DIRECTION 1:
Copy the passage from the post on producer branding, from "I have been" up to and including "and market themselves.".
DIRECTION 2:
Write out every heading that appears in the post on producer branding.

DOCUMENT EXCERPT:
━━━━━━━━━━━━━━━━━━━━━━━━━━━━━━
Let Them be the Brand!

I have been following a thread for the last day or two from agency principals that are blown away that a producer would want to brand themselves and advertise themselves as the brand. In fact, they have gone so far as to say that this person is setting themselves up to open their own agency. People, you got to change the way you think. Because that thought process is what’s going to drive away the most talented and entrepreneurial producers in your organization if you can’t let go of a little bit of control. I’m going to give you all the reasons why.

One of the things that drives me insane is agency owners running off their best talent and don’t even realize what they’re doing. I can’t tell you the number of times I have participated in discussion threads online with agency principals who want to give their producers zero latitude in how they brand and market themselves.

You are Creating the “Problem”

Let me be very, very clear, people. If you have an entrepreneurial producer and somebody that wants to go out and get after it, and you try and tie them down, you are creating the very problem that you perceive to exist. You are envisioning them starting their own agency. You’re imagining them leaving you. And guess what? That’s precisely what they’re going to do if you don’t let their creative juices flow.

If you don’t think that a producer should build their own brand, don’t hire any producers. People on the streets buy from other people. They’re not buying your agency. As much as we want to feed our ego and make it think that it’s our massive overarching corporate brand that people buy, let’s face it. Let’s dial in the humility a little bit and realize that people buy from people, and people that they like, and people that have a good brand and a name that goes behind it. That name can be yours, but you have to let that happen.

How Much Latitude Should I Give Them?
━━━━━━━━━━━━━━━━━━━━━━━━━━━━━━
[Stored data]
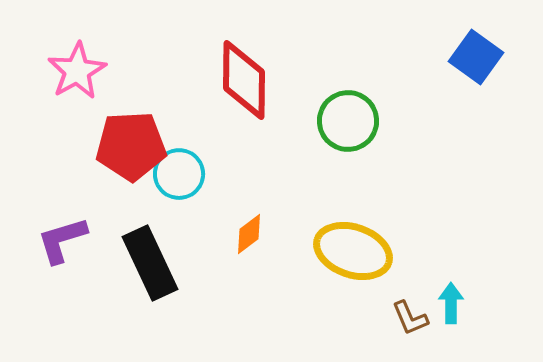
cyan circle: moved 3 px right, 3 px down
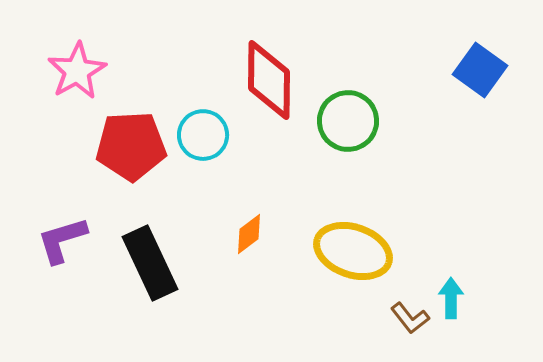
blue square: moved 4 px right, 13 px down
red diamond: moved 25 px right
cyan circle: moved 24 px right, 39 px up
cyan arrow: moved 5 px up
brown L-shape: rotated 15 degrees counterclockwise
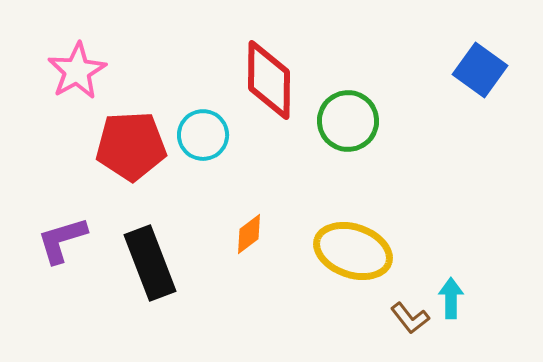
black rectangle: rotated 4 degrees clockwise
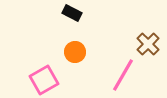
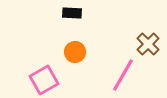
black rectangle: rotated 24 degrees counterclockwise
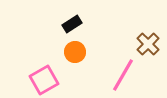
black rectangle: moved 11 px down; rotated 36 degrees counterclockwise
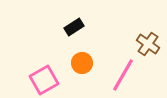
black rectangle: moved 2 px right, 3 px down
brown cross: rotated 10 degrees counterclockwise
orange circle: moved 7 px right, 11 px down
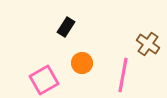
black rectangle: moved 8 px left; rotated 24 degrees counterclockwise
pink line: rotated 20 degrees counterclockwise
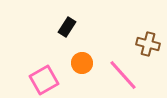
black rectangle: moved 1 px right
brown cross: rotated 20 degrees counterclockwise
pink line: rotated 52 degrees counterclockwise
━━━━━━━━━━━━━━━━━━━━━━━━━━━━━━
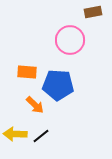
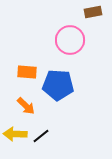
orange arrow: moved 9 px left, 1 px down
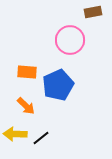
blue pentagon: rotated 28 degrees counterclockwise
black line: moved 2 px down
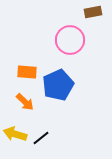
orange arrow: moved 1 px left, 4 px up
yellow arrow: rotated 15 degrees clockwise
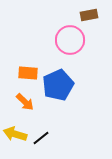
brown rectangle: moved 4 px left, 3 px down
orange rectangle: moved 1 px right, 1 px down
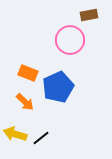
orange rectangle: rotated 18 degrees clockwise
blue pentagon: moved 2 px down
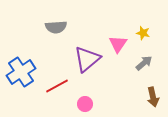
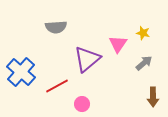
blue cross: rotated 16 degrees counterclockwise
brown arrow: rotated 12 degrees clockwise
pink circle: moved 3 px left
━━━━━━━━━━━━━━━━━━━━━━━━━━━━━━
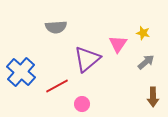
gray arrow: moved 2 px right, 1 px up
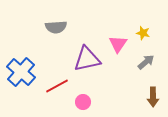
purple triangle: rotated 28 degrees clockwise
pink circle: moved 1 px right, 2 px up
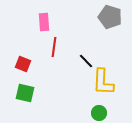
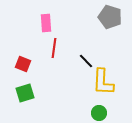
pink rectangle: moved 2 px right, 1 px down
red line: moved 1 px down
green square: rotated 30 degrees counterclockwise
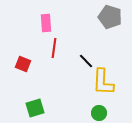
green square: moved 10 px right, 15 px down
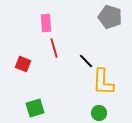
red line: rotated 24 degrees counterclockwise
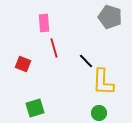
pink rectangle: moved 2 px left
━━━━━━━━━━━━━━━━━━━━━━━━━━━━━━
EXERCISE RESPONSE 1:
I have been following a thread for the last day or two from agency principals that are blown away that a producer would want to brand themselves and advertise themselves as the brand. In fact, they have gone so far as to say that this person is setting themselves up to open their own agency. People, you got to change the way you think. Because that thought process is what’s going to drive away the most talented and entrepreneurial producers in your organization if you can’t let go of a little bit of control. I’m going to give you all the reasons why.

One of the things that drives me insane is agency owners running off their best talent and don’t even realize what they’re doing. I can’t tell you the number of times I have participated in discussion threads online with agency principals who want to give their producers zero latitude in how they brand and market themselves.

EXERCISE RESPONSE 2:
Let Them be the Brand!
You are Creating the “Problem”
How Much Latitude Should I Give Them?